Kennedy seeks to place protection of the environment as a very basic civic tenet, a more everyday, every person form of national defense, and emphasizes the long-standing history of the public trust, the idea that you can do as you like with your private property or with common lands, water, and air until you infringe upon the rights of others. “The truth is,” Kennedy writes, “I don’t even think of myself as an environmentalist anymore. I consider myself a free-marketeer. … Every one of our federal environmental laws is intended to restore true free-market capitalism so that the price of bringing a product to market reflects the costs that it imposes on the public.”

Within its scope, which is the tie between political donations and Bush’s environmental policies, Crimes Against Nature presents a worrisome case. But that scope doesn’t include the broader reaches of environmental and energy issues. Kennedy only cursorily addresses just how critical energy availability is to our country. We’d obviously shut down without it, as California periodically had during their rolling blackouts, but where does the balance reside between ensuring we can meet our electric and automotive needs and, on the other hand, making sure an even more critical need is met: the need to breathe and not die of a spoiled environment?

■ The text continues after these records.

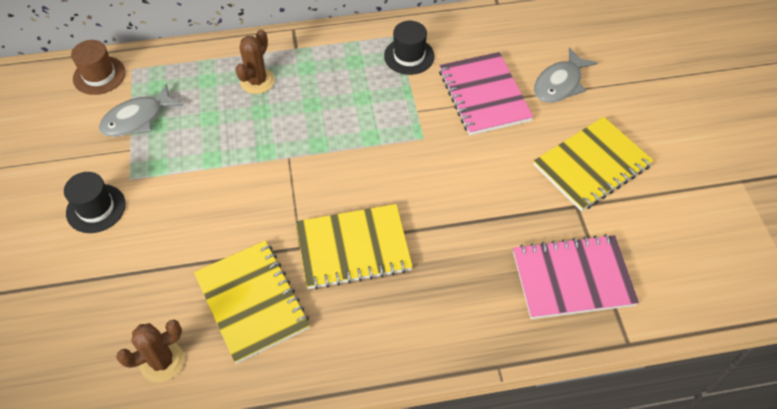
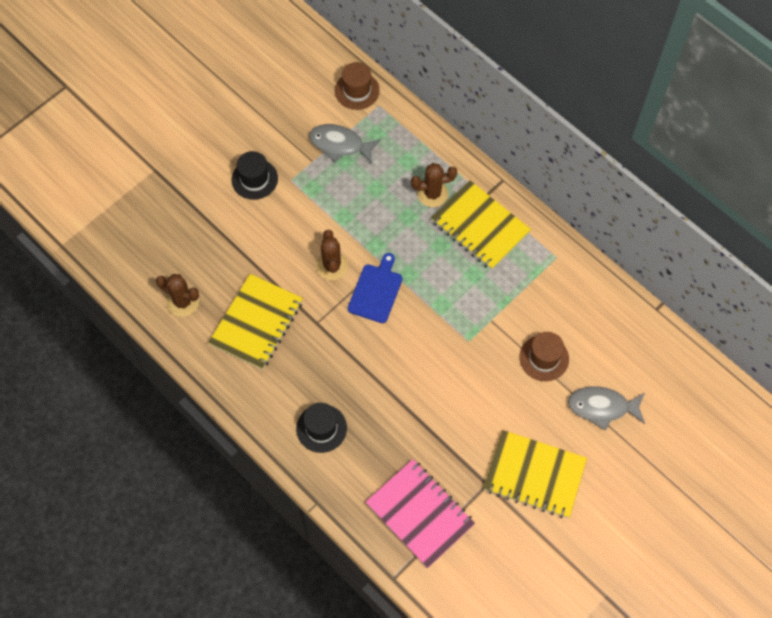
camera: 55 degrees right, 10 degrees up
yellow notebook [296,204,413,290] -> yellow notebook moved to [431,180,531,270]
black hat [384,21,435,75] -> black hat moved to [296,403,347,453]
pink notebook [439,52,533,135] -> brown hat [520,332,569,381]
none -> brown cactus [316,230,348,280]
none -> blue cutting board [348,253,403,323]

Kennedy would undoubtedly respond that it’s heartless to let economics trump human health — and it is. But without seriously addressing energy shortages and jobs — which are at least ostensibly Bush’s justification for his policies — he either cuts short the range of his argument or leaves himself wide open to an entire array of responses that he didn’t anticipate in his book.

But of course the full debate over the current state of our nation’s environmental policies won’t occur until we’re done in Iraq.